The pro and cons of using Mathematica for simulations

Why use Mathematica for simulations?

1. Programming is fast. Especially for smaller simulations, I find that I can solve a given problem using Mathematica in one half to one tenth of the time it would take me to solve it using Pascal, my previous language of choice. There are a number of reasons for this, many of which will become apparent in the course of this tutorial.

2. Output is pretty.  As you will already know if you've played around with the graphics routines provided in Mathematica, it is easy to generate all sorts of fancy customized representations of your data, from contour plots to pie charts to three-dimensional surfaces. Unfortunately, getting these fancy representations up to publication quality is not so easy - but I cover those issues in a separate tutorial.

3. Code is elegant. Once you get the hang of using Mathematica as it was designed to be used, instead of as a poor substitute for a procedural language like C or Pascal, I suspect you find that your code is extremely elegant. For many kinds of problems, a simulation written properly in Mathematica will be less than a tenth as long as the equivalent written in Pascal, and far easier to understand at a glance.

4. Programs are easy to debug. This one you'll just have to see you for yourself. I personally find that in Mathematica programs it is maybe a tiny bit harder to fix syntax errors, but it is far easier to find logical errors.  Using Mathematica, it is easier to independently test each component of the program to make sure it is functioning as you intend. And this worth a lot - I have never worried that I might be about to publish results based on a simulation with syntax errors, after all. I wish I could say the same of logical errors.

5. Programs mirror the processes that they simulate. I find that Mathematica simulations more closely mirror the actual mathematical structure of the processes that they are designed to simulate. This makes it easier to catch logical errors (as mentioned above), and also can really help you understand the nature of the system with which you are working.

6. Data is easily displayed in multiple forms. When programming in C or Pascal, I sometimes want to see my data summarized in a different format, but often it's pain to actually do so, and I decide not to bother. This can be a real loss, because sometimes by switching perspective on the data one can see entirely new aspects of the system being studied. In Mathematica, I find it very easy to look at the data in multiple ways. This holds for a number of reasons; among them is the ease with which Mathematica manipulates lists and multidimensional arrays and extracts data from them, the ease with which various graphical summaries can be produced, and the general trend in Mathematica programming of storing al the data generated in the simulation and only after the fact summarizing the results via various measures (this approach is treated in detail below).

Why avoid Mathematica for simulations?

1. Computational speed is slow. I have not done the benchmarks myself, but Mathematica is clearly not as quick as C for doing many computationally-intensive tasks. If you have a really big simulation that is going to take days to weeks to run, people claim that you can get up to hundred-fold increases in speed by programming in tight efficient C.

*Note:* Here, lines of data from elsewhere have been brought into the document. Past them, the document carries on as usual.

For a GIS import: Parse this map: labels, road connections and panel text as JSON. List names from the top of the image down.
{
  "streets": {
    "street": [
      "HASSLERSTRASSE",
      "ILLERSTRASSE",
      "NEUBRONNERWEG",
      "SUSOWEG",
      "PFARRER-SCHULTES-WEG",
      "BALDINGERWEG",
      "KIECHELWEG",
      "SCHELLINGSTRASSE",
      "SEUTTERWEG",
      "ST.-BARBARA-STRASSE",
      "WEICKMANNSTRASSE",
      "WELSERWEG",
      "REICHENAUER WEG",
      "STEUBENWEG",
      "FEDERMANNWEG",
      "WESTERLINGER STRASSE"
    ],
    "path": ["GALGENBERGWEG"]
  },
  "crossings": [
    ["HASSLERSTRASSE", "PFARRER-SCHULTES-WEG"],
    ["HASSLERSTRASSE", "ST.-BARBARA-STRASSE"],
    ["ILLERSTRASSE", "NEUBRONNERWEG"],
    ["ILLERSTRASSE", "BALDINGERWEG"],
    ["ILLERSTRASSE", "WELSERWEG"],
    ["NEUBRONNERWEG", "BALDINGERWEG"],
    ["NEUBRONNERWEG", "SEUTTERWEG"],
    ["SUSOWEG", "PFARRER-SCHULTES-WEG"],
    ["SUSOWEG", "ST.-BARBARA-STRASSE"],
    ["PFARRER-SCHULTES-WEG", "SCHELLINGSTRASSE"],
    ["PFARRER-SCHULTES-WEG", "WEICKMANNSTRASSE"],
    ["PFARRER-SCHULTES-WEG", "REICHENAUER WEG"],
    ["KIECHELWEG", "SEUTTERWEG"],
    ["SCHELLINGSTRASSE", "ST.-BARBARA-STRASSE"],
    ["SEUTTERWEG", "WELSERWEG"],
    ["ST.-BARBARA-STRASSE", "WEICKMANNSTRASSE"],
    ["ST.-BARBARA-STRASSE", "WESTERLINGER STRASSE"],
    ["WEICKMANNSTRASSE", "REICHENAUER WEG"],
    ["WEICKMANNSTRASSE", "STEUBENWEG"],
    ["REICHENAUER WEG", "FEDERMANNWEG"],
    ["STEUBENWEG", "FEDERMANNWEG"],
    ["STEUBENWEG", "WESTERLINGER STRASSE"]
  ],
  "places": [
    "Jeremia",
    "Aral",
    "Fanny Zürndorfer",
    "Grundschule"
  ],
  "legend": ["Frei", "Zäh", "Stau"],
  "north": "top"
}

2. Syntax can be difficult. There is definately a learning curve where syntax is concerned. Mathematica syntax can seem rigid (though almost always for very good reason, once you understand why things work as they do). Moreover the error messages can be extremely confusing. Often a program or a line of code will not work, and the associated error message will give you almost no clue what could be going wrong. You get over this, in time. One learns how to interpret the error messages that once seemed cryptic, and quickly find any problems. Moreover, any difficulties in finding and fixing syntax errors are more than compensated for by the improvements in finding and fixing logical errors, in my experience.

3. User interface programming seems tricky. Writing programs with bulletproof user interfaces - particularly for end-users with no Mathematica background - seems difficult. I honestly don't have enough experience with this to be certain one way or the other. Perhaps further experience, or experience with Mathematica 4.0  will change my mind here.

4. Mathematica is proprietary software. Even worse than that, it is protected by an absurdly complicated, rarely functional, and hopelessly frustrating on-line registration and password scheme that - in my personal experience - usually imposes at least a day's wait between installing and actually using the program. I would imagine that the hassles involved would drive away ten paying customers for every pirate that they deter. It's a very useful piece of proprietary software, and no comparable GPL alternative is available, but it is still proprietary, and the licensing system seems to me to exemplify the very worst characteristics of proprietary software.